Jared William Day, 28, grew up in the Salt Lake City area. He joined the Navy in 2002 "because he loved his country, the people who live here, and the freedoms we all have," his family said in a statement Wednesday. They say the Navy SEAL had participated in multiple missions in Africa, Asia and the Middle East, and was an Information Systems Technician First Class. He rose to become an elite member of the Naval Special Warfare Development Group where he served as tactical commander.
"He was truly special, not only to our family, but to this country," his family said. "Jared's memory will live in our hearts forever."
Jason Workman, who grew up in the small town of Blanding, also died in the crash Saturday that killed 36 other U.S. and Afghan soldiers, included 22 Navy SEAL personnel.

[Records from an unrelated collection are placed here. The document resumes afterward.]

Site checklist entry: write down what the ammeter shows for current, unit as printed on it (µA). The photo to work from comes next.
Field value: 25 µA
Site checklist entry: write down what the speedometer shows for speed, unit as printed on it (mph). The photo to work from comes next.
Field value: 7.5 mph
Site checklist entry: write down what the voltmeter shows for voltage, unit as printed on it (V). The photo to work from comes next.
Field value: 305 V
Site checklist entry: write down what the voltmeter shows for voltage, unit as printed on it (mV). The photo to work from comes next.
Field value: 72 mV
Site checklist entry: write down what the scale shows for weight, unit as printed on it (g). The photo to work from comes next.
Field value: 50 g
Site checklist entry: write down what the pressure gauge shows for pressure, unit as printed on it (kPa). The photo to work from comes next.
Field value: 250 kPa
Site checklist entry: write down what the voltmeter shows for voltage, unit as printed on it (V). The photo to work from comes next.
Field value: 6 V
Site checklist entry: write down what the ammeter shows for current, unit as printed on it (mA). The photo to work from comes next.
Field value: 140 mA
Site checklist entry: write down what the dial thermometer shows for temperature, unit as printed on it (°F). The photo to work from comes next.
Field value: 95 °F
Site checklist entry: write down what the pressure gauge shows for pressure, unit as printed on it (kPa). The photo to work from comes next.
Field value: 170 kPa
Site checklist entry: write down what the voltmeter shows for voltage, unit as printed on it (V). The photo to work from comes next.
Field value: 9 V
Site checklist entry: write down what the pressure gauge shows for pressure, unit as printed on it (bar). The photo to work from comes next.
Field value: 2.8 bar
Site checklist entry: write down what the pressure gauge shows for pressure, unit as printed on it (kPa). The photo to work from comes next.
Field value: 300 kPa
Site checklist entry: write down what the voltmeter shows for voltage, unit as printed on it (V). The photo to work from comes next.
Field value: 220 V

Friends say Workman had his sights set on becoming a Navy SEAL as a young teenager. He was about 14 when his older brother graduated from West Point. That's when he knew he wanted to be an elite soldier, childhood friend Tate Bennett told The Deseret News. Then came the Sept. 11 terror attacks. Workman's calling grew even stronger.
"Not making it just wasn't an option," Bennett said. "He didn't become a Navy SEAL by chance. He knew that's what he wanted at a young age and made it happen."
Blanding Mayor Toni Turk said Workman came home each year to visit. During his last trip, he led training sessions with local law enforcement, sharing his military skills, and planned to provide more training during a trip home this fall, Turk said.
"He fulfilled his dream and his ambition," he said.
Workman had a wife and a 21-month-old son.